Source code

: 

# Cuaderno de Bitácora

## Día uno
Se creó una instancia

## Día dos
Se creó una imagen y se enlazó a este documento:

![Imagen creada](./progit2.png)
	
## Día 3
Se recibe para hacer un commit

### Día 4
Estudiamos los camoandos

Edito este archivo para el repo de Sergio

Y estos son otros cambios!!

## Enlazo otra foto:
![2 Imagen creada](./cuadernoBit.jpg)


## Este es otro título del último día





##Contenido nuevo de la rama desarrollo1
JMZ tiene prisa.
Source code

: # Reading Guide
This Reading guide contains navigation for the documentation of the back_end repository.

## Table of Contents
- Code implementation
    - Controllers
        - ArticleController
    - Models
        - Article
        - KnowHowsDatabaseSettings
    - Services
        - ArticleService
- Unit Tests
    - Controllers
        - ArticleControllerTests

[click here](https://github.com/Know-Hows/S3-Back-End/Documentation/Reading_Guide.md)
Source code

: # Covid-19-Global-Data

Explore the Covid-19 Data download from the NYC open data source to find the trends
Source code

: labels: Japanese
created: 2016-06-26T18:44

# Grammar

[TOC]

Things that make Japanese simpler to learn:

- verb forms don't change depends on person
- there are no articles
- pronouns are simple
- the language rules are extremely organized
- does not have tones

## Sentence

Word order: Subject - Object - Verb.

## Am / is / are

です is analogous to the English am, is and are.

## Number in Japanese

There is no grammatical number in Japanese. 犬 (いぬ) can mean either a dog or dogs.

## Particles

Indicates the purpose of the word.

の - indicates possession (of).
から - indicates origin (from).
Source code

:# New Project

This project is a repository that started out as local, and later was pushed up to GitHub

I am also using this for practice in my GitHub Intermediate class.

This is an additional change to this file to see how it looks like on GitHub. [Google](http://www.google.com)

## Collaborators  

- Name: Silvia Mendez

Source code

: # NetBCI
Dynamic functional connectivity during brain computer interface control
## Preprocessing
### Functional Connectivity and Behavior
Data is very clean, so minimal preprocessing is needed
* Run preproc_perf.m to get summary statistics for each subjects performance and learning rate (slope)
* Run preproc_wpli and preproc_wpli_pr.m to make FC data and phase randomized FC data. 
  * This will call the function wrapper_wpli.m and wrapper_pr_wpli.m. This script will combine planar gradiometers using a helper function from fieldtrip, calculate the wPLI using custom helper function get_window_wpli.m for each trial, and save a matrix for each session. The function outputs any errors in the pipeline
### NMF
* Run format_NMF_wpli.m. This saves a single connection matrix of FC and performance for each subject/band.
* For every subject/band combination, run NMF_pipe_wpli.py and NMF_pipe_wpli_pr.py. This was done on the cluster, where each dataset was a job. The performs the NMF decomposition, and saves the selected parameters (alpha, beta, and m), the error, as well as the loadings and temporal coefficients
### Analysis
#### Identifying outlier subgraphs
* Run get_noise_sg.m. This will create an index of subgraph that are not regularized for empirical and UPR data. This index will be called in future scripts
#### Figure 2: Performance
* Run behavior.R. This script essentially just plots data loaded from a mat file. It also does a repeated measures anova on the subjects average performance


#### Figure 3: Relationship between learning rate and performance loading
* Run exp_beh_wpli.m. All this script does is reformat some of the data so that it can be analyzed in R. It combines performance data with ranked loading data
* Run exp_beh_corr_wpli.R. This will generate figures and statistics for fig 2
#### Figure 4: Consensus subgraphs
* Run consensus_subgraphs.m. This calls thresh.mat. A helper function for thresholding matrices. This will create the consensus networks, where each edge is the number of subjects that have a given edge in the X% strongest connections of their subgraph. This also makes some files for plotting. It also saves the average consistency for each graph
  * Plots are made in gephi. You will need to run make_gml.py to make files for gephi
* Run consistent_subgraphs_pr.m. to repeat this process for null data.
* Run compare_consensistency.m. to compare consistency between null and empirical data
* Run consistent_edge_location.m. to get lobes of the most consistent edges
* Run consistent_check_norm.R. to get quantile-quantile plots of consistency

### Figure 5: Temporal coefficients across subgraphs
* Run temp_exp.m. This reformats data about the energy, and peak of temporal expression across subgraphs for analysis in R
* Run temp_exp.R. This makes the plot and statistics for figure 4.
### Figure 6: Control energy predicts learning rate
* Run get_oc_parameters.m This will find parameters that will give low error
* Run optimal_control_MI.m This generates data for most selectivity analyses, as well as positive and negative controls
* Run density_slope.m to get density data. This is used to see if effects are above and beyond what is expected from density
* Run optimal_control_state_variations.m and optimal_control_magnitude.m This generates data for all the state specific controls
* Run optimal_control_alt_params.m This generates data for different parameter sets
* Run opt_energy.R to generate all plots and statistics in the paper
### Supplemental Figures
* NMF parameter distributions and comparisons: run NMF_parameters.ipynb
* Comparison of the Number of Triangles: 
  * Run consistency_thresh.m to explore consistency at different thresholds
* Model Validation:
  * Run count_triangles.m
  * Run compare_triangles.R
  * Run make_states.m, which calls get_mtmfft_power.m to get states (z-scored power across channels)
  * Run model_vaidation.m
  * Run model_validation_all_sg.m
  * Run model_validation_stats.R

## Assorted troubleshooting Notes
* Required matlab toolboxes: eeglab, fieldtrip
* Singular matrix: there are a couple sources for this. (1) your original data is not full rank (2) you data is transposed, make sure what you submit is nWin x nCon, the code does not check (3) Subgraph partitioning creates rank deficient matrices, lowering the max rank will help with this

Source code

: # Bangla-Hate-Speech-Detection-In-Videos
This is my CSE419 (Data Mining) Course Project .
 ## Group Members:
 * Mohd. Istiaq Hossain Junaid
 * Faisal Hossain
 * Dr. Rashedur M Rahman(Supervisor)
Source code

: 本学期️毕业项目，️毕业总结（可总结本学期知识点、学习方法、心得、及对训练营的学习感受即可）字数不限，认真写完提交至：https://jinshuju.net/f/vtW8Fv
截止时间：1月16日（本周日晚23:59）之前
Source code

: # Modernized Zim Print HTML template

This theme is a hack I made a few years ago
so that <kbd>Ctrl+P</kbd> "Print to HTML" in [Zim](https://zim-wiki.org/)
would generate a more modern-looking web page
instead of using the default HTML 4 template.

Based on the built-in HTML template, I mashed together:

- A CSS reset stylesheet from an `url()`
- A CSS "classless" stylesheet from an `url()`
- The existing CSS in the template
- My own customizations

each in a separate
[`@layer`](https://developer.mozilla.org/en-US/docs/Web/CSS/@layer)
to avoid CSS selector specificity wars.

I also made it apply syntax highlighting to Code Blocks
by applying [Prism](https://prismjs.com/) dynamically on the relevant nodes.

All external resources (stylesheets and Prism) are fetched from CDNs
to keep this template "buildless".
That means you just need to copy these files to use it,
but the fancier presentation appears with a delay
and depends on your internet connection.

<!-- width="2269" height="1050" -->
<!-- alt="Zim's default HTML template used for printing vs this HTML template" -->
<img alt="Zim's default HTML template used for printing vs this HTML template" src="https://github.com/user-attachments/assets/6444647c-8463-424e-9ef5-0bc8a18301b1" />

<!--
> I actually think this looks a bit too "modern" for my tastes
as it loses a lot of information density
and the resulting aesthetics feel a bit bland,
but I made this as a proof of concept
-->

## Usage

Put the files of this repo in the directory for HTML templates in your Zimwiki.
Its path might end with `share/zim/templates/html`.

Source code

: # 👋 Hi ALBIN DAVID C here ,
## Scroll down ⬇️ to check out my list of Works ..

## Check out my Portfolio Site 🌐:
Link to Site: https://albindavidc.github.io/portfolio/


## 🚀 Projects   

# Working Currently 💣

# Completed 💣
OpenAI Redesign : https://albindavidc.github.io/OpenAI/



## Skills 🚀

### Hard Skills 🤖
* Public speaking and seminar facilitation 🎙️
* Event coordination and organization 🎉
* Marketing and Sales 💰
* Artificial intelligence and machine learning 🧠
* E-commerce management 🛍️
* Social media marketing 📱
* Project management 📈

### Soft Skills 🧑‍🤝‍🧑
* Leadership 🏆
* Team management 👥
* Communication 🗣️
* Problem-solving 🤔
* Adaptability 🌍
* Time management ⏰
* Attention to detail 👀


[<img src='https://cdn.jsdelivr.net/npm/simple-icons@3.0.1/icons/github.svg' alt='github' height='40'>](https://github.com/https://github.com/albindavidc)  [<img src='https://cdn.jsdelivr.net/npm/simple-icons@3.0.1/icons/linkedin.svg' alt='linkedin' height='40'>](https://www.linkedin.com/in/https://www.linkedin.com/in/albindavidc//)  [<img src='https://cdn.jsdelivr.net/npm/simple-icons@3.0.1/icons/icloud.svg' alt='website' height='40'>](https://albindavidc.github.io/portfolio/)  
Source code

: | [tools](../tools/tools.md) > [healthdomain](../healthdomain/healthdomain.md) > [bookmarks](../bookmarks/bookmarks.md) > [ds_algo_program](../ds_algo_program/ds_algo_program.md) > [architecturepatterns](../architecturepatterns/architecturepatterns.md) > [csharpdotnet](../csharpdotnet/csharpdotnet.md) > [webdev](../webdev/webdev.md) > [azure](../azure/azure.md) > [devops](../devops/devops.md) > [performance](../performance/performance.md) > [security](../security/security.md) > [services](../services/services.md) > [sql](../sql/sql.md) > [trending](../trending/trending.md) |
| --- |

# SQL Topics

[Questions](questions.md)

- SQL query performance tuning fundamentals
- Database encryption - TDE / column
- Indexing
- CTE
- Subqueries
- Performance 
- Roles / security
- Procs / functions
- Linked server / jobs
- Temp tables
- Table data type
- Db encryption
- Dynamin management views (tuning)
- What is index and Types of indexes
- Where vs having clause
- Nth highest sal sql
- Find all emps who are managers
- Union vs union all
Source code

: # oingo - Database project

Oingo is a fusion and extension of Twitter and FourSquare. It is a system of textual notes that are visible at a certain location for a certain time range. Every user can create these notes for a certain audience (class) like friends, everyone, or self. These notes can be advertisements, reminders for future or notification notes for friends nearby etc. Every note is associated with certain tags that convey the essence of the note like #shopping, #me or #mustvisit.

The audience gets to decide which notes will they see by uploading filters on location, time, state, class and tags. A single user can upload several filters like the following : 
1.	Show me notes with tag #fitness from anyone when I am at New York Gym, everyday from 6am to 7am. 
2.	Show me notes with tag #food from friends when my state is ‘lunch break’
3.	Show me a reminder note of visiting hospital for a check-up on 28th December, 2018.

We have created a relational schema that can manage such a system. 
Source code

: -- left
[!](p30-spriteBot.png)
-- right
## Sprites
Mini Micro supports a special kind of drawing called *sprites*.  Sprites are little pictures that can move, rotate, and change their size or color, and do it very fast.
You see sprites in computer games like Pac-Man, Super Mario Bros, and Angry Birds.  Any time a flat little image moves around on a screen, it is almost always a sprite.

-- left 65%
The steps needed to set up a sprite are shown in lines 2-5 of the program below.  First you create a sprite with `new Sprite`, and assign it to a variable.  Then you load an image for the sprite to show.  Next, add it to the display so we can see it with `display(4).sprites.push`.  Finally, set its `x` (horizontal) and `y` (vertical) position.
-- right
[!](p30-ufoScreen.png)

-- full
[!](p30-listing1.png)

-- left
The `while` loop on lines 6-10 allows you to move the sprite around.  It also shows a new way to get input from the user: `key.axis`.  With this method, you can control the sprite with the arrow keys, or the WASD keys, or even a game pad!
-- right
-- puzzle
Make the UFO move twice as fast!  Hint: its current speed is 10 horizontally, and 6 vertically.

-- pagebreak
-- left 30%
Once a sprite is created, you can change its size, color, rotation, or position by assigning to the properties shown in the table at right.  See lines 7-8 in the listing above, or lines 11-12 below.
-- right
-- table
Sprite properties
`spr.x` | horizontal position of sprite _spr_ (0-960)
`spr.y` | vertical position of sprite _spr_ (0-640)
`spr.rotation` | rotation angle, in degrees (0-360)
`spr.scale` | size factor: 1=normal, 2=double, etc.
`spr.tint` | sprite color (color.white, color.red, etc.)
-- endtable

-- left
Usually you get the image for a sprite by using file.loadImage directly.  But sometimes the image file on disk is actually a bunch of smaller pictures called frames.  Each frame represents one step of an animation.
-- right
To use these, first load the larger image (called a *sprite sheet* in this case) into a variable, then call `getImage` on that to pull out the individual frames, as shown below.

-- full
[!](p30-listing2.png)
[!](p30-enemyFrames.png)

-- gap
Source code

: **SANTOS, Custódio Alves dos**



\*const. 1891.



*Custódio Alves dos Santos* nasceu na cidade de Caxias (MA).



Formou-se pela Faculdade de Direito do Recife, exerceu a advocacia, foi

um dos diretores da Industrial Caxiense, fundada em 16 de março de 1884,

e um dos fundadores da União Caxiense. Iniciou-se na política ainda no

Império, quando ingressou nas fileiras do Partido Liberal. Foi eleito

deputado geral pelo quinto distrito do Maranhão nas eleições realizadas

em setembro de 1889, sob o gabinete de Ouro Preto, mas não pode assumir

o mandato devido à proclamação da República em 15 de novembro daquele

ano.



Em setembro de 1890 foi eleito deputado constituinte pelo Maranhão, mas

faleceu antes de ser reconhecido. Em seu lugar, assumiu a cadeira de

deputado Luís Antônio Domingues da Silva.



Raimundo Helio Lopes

**AIM OF THE EXERCISE:** Show the lines of the records that include the string "looks".

**TASK RESPONSE:**
This is an additional change to this file to see how it looks like on GitHub. [Google](http://www.google.com)
> I actually think this looks a bit too "modern" for my tastes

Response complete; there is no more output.